Yes, as news broke that the Yankees had begun their offseason in earnest by dismissing three coaches, two of their top rivals prepared to face off in what should be a fun semifinal featuring personalities galore and, just as Dusty stated, the bats in the spotlight. Friday night’s Game 1 will pit Houston’s Framber Valdez against Boston’s Chris Sale, the latter a controversial choice (over former Yankee Nathan Eovaldi) given the recovering ace’s recent struggles.
Nevertheless, a debate like Sale versus Eovaldi won’t connect with the casual TV viewer as will the reality that these two teams will face off in an October setting for the first time since the world learned of their past transgressions.
The 2017 Astros swiped opponents’ signs illegally en route to winning the championship, which included an ALCS win over the Yankees. Their bench coach Alex Cora, viewed as a mastermind of the team’s trash-can-banging scheme, left to manage the 2018 Red Sox, who were found guilty of lesser sign-stealing violations en route to their title, which included an AL Division Series win over the Yankees.
Cora is back leading the Bosox after serving a yearlong suspension in 2020. The Astros still feature the same infield from their ’17 squad. If they’re not all back and better than ever, they’re certainly back while the Yankees know they’ll miss the Fall Classic for a 12th straight season.
“I’m enjoying this … I think honestly as a team, we are clicking at the right time, and as a group, we’re clicking at the right time,” Cora said. “It doesn’t matter how you get here. It’s just a matter of what you do from here on, and we’re prepared for it.”
“After what these guys went through, you are always cognizant of the mental and spiritual condition of the club,” said Baker, who replaced the suspended and fired A.J. Hinch last year. “But this is an extremely strong, close-knit group of guys, and they lean on each other for support.”
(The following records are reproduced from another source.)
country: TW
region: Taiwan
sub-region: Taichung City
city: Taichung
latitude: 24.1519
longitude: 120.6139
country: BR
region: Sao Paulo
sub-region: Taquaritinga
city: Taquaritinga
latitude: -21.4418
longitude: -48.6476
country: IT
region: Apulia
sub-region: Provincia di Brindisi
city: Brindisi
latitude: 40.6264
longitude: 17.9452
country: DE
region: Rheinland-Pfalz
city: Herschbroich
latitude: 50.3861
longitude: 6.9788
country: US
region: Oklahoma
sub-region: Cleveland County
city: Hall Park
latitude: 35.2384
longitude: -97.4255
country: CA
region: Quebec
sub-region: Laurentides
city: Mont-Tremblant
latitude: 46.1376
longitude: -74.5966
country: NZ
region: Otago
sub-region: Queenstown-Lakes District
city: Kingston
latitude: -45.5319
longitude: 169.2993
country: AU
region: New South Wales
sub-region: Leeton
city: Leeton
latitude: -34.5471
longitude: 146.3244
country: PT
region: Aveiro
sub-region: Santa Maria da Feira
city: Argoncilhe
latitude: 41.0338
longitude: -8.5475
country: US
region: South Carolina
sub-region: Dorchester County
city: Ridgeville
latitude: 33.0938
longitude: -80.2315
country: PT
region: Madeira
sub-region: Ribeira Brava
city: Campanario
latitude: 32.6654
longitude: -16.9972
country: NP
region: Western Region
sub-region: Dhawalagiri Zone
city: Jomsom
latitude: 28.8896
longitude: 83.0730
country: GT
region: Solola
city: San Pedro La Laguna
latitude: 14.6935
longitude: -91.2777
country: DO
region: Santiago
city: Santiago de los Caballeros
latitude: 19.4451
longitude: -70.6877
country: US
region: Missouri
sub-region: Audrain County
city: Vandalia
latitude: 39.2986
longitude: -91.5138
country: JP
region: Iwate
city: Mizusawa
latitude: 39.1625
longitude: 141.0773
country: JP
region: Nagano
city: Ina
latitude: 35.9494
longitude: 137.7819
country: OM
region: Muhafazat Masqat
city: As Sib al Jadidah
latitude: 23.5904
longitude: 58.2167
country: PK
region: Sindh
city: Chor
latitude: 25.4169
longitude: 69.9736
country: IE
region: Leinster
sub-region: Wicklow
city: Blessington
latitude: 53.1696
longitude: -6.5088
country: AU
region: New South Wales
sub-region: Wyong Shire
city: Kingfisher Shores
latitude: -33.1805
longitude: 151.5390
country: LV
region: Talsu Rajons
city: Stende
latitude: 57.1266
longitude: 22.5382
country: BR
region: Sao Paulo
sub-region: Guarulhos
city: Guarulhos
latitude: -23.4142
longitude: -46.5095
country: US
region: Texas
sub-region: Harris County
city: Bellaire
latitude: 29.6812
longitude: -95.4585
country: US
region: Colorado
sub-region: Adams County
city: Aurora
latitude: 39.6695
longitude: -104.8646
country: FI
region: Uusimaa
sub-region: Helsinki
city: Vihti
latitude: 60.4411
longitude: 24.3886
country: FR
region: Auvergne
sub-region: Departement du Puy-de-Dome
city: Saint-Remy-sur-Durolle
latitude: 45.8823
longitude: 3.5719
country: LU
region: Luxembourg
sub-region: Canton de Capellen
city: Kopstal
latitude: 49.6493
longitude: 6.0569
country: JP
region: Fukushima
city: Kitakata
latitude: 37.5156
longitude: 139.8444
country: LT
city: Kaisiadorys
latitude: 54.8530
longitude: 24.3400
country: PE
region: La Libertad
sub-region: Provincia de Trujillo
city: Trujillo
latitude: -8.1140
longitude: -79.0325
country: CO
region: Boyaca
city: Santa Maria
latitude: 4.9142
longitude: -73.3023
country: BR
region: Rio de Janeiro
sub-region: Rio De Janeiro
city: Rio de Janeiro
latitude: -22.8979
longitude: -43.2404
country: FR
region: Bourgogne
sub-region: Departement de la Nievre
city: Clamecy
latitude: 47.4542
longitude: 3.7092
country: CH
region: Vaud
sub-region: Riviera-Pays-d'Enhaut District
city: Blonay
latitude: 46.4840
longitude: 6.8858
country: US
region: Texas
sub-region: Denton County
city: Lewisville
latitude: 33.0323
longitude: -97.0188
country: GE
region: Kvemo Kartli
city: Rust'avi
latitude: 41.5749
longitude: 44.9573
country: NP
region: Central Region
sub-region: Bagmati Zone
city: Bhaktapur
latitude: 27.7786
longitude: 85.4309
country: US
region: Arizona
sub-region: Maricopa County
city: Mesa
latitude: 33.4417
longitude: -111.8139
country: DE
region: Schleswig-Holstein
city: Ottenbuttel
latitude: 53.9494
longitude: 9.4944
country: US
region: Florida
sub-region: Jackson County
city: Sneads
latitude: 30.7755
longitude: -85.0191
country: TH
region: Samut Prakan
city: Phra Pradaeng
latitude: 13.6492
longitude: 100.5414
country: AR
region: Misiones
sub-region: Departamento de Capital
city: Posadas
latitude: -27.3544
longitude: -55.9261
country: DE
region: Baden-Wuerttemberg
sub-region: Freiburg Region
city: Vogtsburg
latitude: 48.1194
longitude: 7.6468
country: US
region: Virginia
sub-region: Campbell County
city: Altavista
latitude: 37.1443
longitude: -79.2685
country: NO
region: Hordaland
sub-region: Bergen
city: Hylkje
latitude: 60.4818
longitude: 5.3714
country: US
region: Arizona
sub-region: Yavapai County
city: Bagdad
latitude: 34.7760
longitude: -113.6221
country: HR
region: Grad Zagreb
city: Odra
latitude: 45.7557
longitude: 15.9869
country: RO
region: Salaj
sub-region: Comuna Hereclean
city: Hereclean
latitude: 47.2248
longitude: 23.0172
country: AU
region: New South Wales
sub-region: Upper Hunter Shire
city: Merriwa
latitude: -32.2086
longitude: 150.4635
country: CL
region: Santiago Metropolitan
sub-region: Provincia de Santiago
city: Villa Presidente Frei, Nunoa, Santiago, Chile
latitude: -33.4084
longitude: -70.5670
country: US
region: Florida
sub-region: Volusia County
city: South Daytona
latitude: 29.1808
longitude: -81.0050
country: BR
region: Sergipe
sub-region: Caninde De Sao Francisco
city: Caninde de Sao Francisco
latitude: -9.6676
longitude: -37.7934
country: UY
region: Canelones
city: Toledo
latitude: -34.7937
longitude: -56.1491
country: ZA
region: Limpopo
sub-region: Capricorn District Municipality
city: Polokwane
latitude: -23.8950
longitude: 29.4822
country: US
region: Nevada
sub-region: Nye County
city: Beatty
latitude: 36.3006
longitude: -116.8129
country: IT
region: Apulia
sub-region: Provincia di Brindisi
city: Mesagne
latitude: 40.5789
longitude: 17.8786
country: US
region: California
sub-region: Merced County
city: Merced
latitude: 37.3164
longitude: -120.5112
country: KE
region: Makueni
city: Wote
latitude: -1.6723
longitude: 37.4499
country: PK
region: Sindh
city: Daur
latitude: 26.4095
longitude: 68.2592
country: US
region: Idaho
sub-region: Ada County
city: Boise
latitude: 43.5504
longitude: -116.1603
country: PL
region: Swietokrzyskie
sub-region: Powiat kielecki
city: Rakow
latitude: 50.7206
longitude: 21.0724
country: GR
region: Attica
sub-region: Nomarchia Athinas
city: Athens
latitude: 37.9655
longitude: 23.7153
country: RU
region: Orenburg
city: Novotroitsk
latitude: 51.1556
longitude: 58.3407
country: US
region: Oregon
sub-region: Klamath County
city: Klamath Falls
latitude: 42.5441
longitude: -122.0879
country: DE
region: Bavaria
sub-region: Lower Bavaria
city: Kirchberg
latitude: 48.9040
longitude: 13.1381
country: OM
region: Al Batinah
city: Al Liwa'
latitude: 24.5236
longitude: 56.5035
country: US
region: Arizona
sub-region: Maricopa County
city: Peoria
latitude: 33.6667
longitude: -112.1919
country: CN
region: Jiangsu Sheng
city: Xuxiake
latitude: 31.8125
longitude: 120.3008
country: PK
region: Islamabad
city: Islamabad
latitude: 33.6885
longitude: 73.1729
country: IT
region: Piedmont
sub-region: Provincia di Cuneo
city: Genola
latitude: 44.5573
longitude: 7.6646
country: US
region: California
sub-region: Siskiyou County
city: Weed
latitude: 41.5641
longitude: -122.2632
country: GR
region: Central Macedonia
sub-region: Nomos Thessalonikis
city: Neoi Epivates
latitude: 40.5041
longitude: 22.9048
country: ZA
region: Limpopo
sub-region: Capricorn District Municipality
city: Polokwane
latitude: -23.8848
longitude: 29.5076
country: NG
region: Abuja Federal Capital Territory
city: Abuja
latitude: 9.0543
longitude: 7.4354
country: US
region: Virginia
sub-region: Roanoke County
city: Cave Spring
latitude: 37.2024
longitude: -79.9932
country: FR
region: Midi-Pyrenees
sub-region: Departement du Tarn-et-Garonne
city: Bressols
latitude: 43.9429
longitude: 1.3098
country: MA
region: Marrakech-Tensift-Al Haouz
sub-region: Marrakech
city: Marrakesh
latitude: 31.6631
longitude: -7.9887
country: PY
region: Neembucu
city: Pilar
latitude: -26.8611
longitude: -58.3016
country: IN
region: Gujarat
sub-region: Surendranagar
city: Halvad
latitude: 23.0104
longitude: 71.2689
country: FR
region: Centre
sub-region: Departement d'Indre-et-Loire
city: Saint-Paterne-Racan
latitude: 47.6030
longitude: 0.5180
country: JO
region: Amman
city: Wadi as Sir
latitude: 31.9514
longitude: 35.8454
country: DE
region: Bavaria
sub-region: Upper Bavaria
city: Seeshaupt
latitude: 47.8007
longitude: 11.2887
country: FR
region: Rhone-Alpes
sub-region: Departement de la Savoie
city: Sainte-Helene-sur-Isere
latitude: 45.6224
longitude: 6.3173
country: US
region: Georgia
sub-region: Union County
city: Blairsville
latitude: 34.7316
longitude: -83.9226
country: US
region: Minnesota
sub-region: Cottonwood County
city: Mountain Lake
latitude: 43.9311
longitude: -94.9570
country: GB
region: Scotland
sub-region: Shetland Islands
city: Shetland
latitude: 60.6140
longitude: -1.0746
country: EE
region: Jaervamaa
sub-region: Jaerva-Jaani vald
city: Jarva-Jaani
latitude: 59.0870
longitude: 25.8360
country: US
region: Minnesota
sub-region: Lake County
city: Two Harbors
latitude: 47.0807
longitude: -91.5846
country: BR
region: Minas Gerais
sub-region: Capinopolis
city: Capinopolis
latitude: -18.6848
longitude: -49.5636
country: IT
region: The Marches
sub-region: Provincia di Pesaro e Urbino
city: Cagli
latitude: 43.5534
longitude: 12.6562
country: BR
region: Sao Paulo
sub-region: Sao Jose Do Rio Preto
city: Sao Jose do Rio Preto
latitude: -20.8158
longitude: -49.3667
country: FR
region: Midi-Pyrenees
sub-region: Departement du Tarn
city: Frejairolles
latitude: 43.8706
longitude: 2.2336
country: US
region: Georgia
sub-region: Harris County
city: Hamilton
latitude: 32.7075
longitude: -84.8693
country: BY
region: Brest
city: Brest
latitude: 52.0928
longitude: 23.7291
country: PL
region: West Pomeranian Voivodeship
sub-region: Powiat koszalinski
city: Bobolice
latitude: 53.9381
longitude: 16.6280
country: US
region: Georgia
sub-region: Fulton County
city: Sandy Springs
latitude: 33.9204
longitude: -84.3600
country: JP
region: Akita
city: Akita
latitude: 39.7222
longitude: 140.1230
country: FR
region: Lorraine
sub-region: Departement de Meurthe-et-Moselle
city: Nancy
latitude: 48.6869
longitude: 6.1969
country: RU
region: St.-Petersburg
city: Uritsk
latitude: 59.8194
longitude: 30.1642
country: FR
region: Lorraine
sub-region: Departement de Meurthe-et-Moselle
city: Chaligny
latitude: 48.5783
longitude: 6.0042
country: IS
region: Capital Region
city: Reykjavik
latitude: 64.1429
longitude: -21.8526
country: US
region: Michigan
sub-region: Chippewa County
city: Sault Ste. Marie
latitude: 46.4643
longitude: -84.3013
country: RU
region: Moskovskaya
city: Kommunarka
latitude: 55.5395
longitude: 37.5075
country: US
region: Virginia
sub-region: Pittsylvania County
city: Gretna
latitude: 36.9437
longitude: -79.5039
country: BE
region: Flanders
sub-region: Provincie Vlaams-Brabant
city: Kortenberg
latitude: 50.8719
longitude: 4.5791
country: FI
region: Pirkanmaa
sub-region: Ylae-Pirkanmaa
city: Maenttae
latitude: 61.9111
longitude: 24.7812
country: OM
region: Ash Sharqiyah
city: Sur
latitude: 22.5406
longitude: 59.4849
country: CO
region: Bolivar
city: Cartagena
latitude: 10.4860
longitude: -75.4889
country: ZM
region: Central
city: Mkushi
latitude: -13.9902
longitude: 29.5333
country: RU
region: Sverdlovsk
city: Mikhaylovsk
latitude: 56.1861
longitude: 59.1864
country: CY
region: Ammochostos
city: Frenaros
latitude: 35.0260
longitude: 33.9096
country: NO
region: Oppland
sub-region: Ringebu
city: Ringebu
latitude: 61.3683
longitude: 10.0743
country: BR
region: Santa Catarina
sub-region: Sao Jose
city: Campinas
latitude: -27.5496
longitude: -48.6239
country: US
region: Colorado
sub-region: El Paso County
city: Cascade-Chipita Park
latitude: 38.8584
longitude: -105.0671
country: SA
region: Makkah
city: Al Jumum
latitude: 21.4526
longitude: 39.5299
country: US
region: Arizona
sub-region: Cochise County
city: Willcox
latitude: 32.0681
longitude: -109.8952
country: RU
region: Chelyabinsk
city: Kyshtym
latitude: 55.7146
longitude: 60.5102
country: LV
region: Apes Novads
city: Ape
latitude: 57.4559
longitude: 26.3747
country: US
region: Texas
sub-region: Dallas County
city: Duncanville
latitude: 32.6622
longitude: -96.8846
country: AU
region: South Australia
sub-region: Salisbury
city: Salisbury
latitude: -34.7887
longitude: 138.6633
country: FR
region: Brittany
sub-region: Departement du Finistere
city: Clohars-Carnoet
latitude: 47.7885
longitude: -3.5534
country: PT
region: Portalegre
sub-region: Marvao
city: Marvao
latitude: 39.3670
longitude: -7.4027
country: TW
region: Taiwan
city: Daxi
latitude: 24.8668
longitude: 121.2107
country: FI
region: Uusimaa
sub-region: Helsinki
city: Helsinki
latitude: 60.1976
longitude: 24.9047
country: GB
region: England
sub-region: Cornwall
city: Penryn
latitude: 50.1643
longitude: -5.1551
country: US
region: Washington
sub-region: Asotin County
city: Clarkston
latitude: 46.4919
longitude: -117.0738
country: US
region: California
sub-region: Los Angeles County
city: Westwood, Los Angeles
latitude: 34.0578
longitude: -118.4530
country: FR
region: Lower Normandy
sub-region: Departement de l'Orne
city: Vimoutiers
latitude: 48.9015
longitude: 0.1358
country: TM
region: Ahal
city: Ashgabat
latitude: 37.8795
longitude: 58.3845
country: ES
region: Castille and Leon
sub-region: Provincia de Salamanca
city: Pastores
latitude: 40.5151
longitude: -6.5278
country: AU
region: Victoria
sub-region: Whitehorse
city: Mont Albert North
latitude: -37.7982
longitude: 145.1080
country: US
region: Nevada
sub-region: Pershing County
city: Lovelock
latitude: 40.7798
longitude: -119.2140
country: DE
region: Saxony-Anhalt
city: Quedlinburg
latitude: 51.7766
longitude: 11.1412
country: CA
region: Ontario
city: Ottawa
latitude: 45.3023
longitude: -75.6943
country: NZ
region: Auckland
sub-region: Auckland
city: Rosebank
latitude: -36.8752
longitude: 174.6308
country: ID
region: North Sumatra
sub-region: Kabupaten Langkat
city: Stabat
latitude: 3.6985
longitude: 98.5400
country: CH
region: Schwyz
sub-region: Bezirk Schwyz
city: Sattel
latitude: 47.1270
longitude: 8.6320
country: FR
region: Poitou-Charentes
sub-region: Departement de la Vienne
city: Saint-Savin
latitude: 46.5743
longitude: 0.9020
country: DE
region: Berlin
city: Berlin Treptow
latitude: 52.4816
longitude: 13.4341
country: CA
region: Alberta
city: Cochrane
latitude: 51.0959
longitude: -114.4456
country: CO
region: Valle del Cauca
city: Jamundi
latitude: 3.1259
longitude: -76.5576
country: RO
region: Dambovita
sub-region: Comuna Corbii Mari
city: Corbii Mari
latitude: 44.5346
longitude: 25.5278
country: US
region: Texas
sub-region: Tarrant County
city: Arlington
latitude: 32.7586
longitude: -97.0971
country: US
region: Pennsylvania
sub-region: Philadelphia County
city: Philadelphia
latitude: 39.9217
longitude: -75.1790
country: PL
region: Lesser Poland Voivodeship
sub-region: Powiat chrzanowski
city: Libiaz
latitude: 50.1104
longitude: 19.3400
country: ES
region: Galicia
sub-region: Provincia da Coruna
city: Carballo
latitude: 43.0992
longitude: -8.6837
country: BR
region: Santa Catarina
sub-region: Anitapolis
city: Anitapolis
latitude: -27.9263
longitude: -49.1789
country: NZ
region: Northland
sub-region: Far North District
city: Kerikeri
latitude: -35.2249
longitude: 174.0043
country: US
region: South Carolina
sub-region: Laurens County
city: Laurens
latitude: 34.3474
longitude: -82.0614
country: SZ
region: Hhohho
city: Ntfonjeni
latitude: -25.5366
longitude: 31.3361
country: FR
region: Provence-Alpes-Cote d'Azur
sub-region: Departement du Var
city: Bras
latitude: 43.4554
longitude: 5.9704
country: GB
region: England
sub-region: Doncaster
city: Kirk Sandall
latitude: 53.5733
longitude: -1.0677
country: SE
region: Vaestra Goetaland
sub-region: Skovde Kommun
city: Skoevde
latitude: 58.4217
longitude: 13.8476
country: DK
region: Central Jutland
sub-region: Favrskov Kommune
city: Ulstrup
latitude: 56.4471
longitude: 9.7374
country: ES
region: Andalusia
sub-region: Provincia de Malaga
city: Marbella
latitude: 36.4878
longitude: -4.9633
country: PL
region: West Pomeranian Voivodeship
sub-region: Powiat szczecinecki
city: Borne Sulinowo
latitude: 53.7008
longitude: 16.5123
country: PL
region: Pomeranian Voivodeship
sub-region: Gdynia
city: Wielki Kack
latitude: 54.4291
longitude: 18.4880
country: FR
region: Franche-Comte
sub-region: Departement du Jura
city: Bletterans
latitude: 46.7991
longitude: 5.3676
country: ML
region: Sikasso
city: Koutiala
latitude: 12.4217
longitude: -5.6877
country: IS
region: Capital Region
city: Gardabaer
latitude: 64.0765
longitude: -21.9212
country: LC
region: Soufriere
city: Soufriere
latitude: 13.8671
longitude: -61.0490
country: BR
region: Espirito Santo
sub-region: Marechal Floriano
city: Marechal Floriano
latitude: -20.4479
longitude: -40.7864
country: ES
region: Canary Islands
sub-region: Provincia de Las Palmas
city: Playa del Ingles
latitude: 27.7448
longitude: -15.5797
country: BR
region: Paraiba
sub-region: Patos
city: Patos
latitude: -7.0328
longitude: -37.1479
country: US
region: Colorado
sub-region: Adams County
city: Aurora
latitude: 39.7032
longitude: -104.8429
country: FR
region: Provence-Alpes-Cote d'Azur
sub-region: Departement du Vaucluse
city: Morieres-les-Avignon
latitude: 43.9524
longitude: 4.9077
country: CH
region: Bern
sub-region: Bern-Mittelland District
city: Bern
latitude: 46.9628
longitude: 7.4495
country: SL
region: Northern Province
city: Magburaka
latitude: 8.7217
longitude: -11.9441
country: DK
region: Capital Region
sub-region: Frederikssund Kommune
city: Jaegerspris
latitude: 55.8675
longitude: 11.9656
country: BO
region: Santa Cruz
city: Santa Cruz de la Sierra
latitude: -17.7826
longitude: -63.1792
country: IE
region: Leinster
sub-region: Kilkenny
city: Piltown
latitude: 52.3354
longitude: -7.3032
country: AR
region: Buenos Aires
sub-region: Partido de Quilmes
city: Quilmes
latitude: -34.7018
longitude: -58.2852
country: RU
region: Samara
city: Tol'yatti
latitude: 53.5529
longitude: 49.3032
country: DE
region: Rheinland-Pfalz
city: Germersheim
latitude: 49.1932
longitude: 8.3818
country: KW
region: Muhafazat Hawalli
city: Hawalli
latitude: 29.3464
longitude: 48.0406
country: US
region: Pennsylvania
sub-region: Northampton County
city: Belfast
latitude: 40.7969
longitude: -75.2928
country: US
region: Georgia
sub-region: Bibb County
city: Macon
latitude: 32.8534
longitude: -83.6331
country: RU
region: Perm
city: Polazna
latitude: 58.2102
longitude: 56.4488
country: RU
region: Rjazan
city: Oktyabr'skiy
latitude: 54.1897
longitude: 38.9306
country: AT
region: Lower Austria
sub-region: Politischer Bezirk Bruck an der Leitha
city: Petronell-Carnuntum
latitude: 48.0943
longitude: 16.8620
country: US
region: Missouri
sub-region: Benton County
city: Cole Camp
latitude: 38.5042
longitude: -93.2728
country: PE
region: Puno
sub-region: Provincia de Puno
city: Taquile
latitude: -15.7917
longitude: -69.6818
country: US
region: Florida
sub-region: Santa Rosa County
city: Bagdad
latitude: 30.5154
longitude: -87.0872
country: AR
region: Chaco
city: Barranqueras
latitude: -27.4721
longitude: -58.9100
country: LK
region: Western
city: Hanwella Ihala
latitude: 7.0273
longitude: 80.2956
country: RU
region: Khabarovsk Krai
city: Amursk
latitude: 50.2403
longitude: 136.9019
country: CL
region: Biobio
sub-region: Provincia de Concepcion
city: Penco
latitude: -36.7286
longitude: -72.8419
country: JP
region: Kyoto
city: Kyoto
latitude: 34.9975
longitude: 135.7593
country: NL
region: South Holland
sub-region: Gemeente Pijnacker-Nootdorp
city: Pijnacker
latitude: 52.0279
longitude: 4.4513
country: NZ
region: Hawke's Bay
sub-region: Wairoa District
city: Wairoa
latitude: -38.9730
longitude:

The Astros worked out Thursday not announcing whether they’d have Lance McCullers Jr., who left his AL Division Series Game 4 start with right forearm tightness. In a brief press scrum talking through the team’s thinking on McCullers, general manager James Click said, “You don’t get to the ALCS very often. I realize I said that, we’re here for the fifth time in a row, but these opportunities are rare.”
Yes, the Astros keep winning through the dismissals of both Hinch and president of baseball operations Jeff Luhnow as well as the departures of big names like Gerrit Cole (to the Yankees) and George Springer (to the Blue Jays).
The Red Sox, meanwhile, followed their 2018 success by missing the playoffs in 2019 and finishing in the AL East cellar last year. And even just a few weeks ago, when they suffered a three-game Fenway Park sweep at the Yankees’ hands and lost two of three to Baltimore, they hardly looked like championship material. Yet here they are after ousting the Yankees in the AL wild-card game and the division-winning Rays in the ALDS.
“I think it’s just baseball, honestly,” Boston designated hitter-outfielder J.D. Martinez said. “For some reason, I don’t know, every time it comes down to the wire, the last game, [the Bosox] always find a way to step up. I mean, you know, we got swept early on in the year by Baltimore. Then we turn around and sweep Tampa, so it’s just ball. You never know.”
Maybe that’s the silver lining here for the Yankees? It is just ball. You never know. They keep reaching the postseason, as they have nine times since ’09, they’ll win them eventually, no?
Hope you don’t find that sentiment offensive. You’re suffering enough as it is.